Ende 2013 ermittelten Polizei und Staatsanwaltschaft im Freiburger St.Anna-Stift der Caritas. Ein 75-Jähriger war an einer Überdosis Insulin gestorben, eine 83-Jährige überlebte die Insulingabe. Beide waren nicht zuckerkrank. Über 200 Spuren wurden durch eine 30-köpfige Sonderkommission ausgewertet, 60 Zeugen vernommen. Doch ein Jahr später stellte die Staatsanwaltschaft die Ermittlungen ein – es ließ sich mangels Beweisen kein Tatverdacht gegen insgesamt sieben Tatverdächtige erhärten.
Es wird also eine enorm schwierige Aufgabe für die Ermittler und die Pathologen. Aber eine, die äußerst wichtig ist – vor allem für Angehörige, deren Mütter und Väter in diesem Altenheim gestorben sind. Starben sie eines natürlichen Todes oder wurden sie Opfer von Mördern?

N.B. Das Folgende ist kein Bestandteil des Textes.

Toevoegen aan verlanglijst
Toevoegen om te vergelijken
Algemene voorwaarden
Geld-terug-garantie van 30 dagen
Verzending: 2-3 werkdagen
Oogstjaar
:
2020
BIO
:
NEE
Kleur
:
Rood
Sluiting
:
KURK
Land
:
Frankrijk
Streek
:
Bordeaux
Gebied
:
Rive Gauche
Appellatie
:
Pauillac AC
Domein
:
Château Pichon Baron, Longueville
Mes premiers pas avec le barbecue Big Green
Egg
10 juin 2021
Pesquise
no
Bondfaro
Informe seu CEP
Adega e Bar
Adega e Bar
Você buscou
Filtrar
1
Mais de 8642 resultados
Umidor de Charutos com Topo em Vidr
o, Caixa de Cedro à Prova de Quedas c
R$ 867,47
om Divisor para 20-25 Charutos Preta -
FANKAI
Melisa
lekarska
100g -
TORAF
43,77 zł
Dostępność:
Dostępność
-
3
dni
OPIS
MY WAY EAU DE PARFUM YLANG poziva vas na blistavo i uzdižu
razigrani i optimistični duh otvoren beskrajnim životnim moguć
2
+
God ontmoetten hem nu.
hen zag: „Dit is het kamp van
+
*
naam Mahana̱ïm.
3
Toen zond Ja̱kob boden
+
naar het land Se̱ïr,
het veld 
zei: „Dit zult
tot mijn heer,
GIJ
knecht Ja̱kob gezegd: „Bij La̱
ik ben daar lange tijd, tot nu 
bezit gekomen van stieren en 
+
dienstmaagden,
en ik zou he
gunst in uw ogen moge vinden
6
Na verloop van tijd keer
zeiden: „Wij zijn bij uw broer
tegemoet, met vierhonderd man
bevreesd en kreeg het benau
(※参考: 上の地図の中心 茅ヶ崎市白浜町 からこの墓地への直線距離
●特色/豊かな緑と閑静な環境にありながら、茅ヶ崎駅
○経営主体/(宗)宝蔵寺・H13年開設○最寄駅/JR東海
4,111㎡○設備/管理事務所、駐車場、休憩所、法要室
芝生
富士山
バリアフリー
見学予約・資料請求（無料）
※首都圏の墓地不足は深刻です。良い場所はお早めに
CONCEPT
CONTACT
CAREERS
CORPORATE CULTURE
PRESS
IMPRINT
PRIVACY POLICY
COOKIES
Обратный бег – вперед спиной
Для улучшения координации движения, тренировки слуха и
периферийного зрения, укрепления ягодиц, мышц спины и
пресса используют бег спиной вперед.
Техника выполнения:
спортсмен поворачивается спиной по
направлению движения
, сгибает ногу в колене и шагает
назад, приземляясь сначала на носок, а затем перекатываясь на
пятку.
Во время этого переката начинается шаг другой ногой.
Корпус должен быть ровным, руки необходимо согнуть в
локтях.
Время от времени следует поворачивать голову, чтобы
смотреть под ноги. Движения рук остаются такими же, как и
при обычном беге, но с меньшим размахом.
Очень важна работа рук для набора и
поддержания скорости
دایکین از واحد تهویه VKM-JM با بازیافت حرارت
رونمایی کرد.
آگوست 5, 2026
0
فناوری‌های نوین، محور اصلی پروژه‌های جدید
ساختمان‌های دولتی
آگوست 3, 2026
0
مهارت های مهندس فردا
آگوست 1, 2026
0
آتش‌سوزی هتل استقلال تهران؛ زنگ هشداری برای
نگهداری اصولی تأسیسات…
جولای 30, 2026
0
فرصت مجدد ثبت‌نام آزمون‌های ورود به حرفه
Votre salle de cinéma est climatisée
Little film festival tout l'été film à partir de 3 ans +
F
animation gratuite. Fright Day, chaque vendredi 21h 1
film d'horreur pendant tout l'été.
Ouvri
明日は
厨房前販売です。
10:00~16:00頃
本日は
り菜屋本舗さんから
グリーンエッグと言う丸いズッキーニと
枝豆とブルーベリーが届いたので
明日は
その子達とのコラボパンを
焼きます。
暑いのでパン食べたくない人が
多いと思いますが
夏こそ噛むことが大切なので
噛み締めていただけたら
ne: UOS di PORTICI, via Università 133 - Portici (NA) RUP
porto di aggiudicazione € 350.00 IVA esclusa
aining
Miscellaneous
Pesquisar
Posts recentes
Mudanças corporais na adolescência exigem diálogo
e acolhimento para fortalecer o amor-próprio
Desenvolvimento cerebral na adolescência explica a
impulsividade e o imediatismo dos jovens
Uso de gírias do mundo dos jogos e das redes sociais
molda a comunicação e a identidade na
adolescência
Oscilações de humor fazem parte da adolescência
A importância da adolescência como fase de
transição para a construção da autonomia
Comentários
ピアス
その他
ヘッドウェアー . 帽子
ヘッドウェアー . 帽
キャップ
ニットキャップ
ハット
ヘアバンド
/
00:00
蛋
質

Die Beweislage beim mutmaßlichen Mord von Lambrecht scheint „besser“ zu sein – und durch die Aussagen eines der Beschuldigten kommt man bei den Ermittlungen möglicherweise entscheidend voran, um den Mordverdacht beweissicher zu machen.
Wird genug zum Schutz der Pflegebedürftigen getan?
Die Deutsche Stiftung Patientenschutz fordert seit langem, dass eine amtsärztliche Leichenschau bei Todesfällen in Pflegeeinrichtungen Pflicht sein müsste – häufig stellt der herbeigerufene Notarzt den Tod fest und bei alten Menschen wird dann meist eine natürliche Todesursache „festgestellt“. Ein fataler Fehler wie der aktuelle Mordfall von Lambrecht zeigt.
Es kann jeden pflegebedürftigen Menschen treffen – sie sind Mördern in Pflegekitteln schutzlos ausgeliefert. Wie viele Menschen noch sterben müssen, bevor man Schutzmaßnahmen verstärkt, ist eine andere Frage, die wir nicht beantworten können.
Das ist auch nicht Aufgabe der Staatsanwaltschaft Frankenthal – die ermittelt einen oder mehrere Mordfälle. Hier sind der Gesetzgeber und die Betreiber von Pflegeeinrichtungen gefragt: Tut man wirklich alles, um die alten Menschen zu schützen? Oder sieht man keinen Handlungsbedarf, weil Mordopfer ja „absehbar sterben“?